Required work:
Output the full listing exactly as written, with no pictures in it.

Dataset extract:
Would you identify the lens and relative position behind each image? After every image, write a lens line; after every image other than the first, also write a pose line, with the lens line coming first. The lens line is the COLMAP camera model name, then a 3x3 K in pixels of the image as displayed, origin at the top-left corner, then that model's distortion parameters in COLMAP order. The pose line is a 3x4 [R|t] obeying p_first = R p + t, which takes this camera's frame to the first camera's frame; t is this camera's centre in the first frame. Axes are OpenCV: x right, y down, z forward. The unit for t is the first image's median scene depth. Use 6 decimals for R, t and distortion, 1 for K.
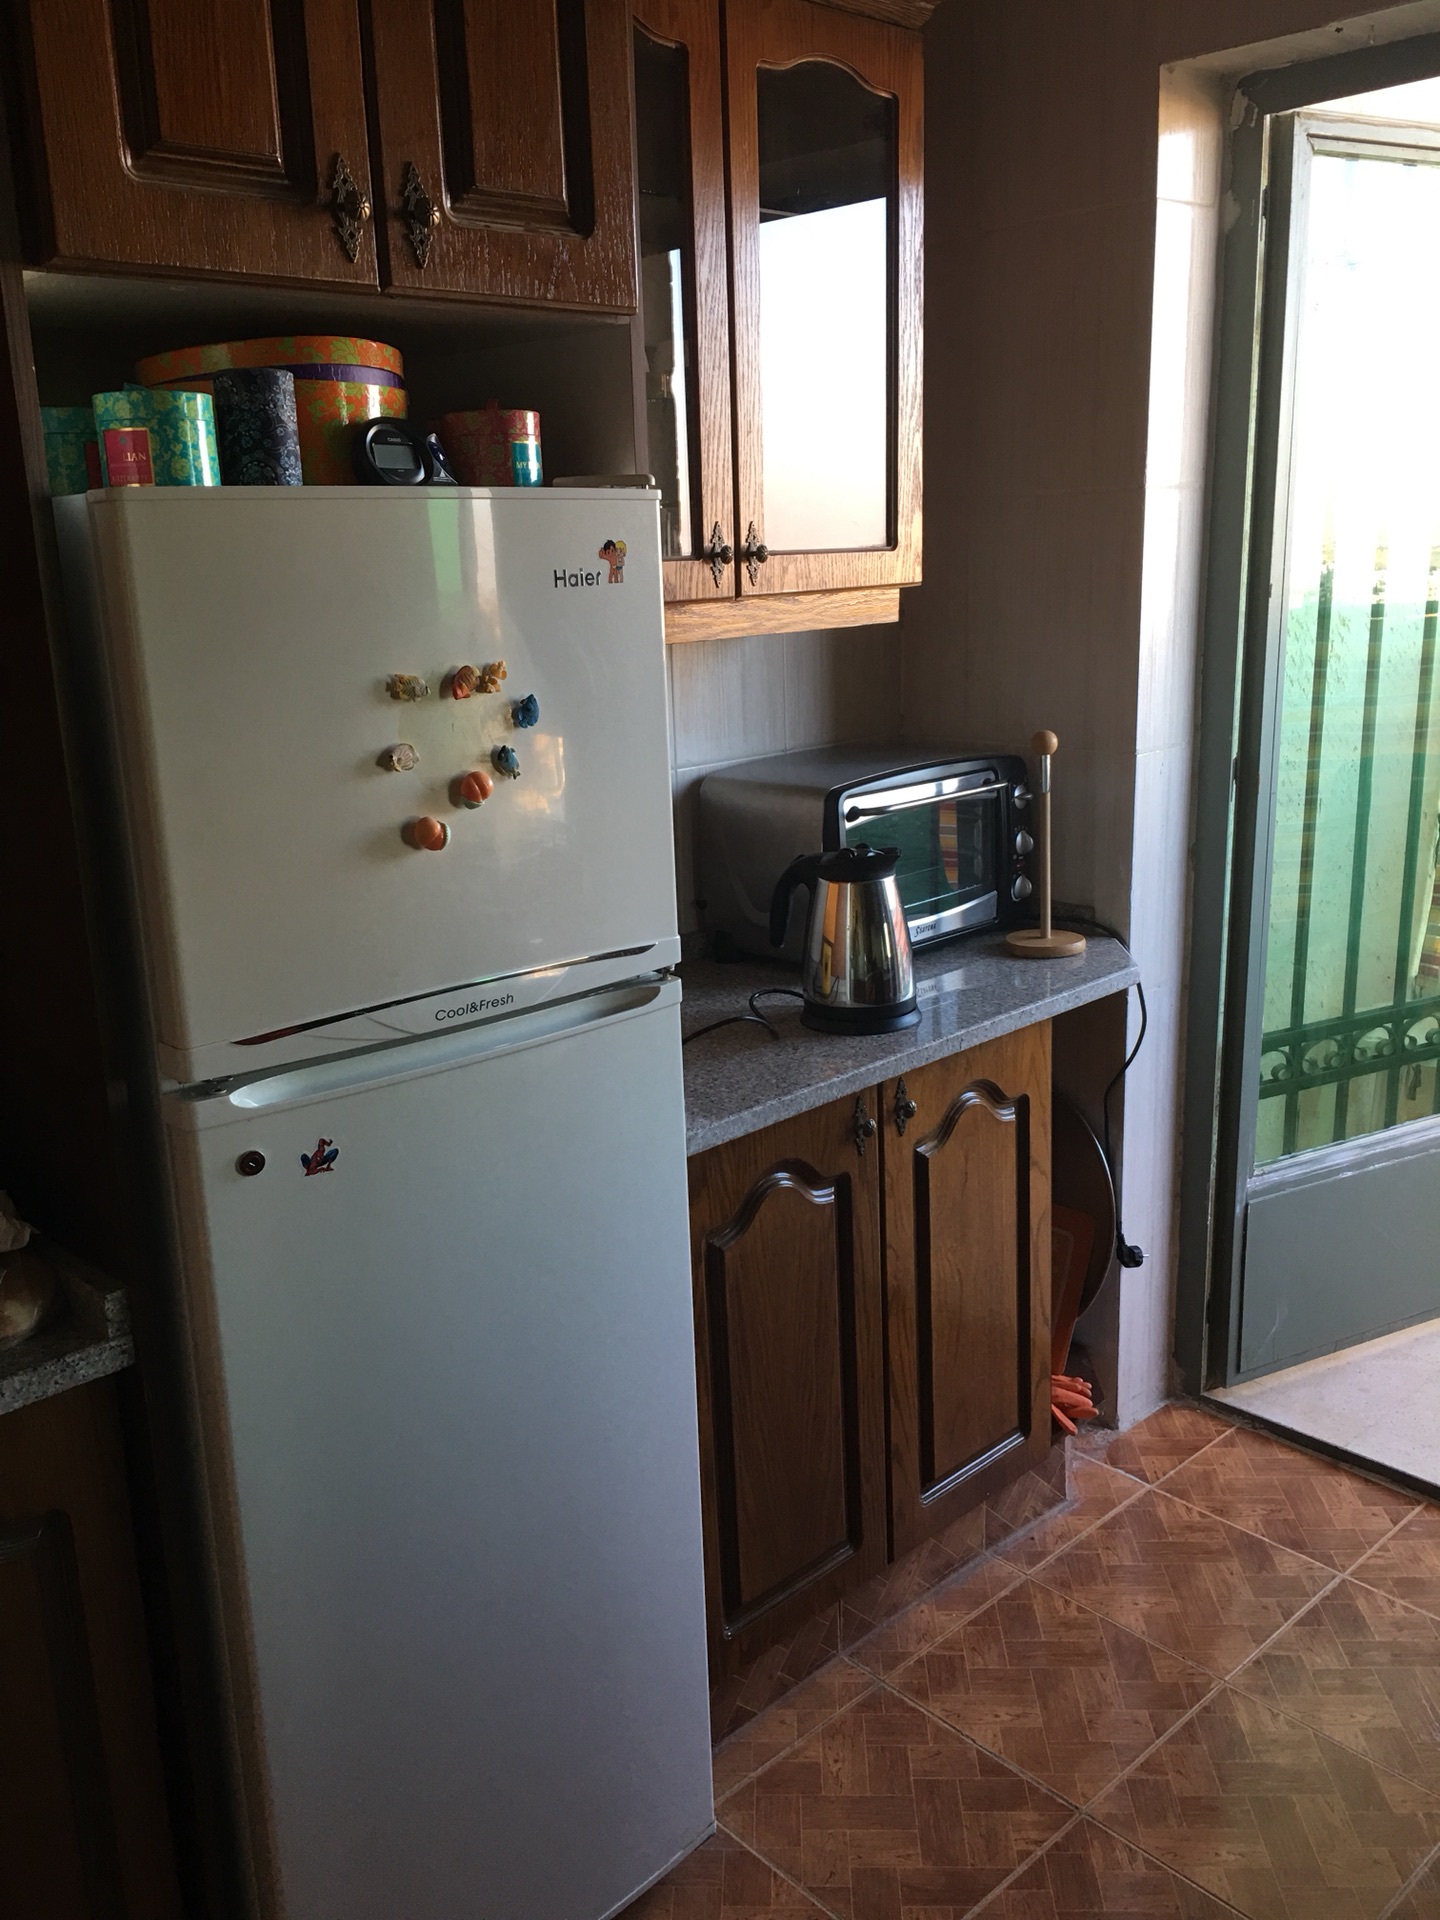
lens RADIAL K [[1631.9, 0, 722.2], [0, 1631.9, 961.4], [0, 0, 1]] dist [0.054071, -0.055799]
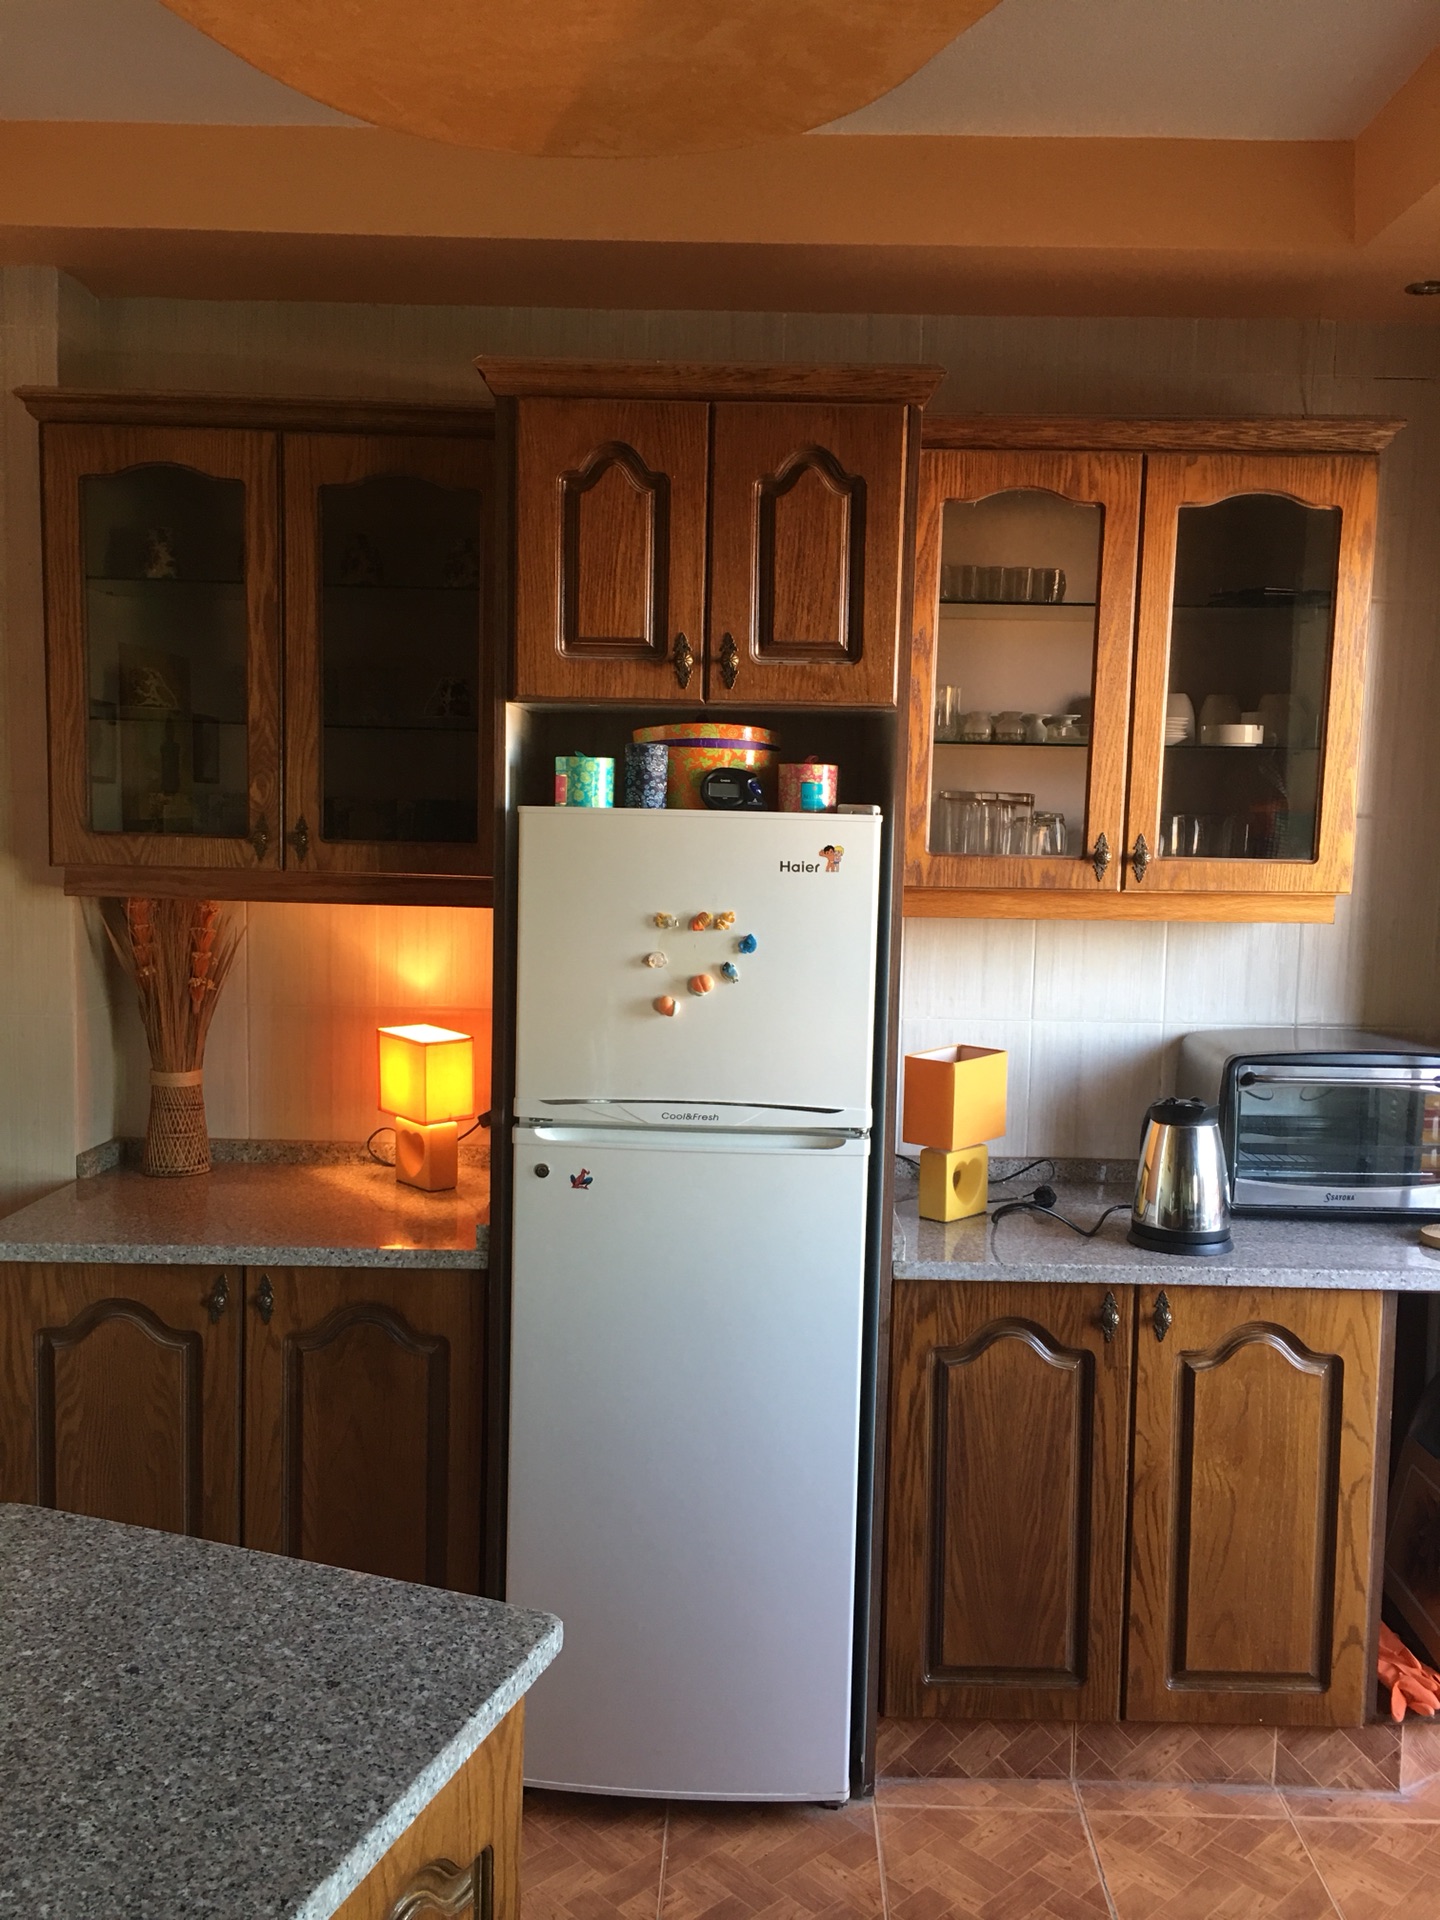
lens RADIAL K [[1631.9, 0, 720.2], [0, 1631.9, 957.1], [0, 0, 1]] dist [0.054071, -0.055799]
pose [[0.715510, 0.114365, -0.689178, 0.934451], [-0.215671, 0.974483, -0.062203, -0.031252], [0.664478, 0.193143, 0.721917, -0.180887]]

Expected answer:
Would you identify the lens and relative position behind each image? After every image, write a lens line; after every image other than the first, also write a pose line, with the lens line coming first. The lens line is the COLMAP camera model name, then a 3x3 K in pixels of the image as displayed, origin at the top-left corner, then that model's distortion parameters in COLMAP order. The pose line is a 3x4 [R|t] obeying p_first = R p + t, which takes this camera's frame to the first camera's frame; t is this camera's centre in the first frame. Axes are OpenCV: x right, y down, z forward. The unit for t is the first image's median scene depth. Use 6 decimals for R, t and distortion, 1 for K.
lens RADIAL K [[1631.9, 0, 722.2], [0, 1631.9, 961.4], [0, 0, 1]] dist [0.054071, -0.055799]
lens RADIAL K [[1631.9, 0, 720.2], [0, 1631.9, 957.1], [0, 0, 1]] dist [0.054071, -0.055799]
pose [[0.715510, 0.114365, -0.689178, 0.934451], [-0.215671, 0.974483, -0.062203, -0.031252], [0.664478, 0.193143, 0.721917, -0.180887]]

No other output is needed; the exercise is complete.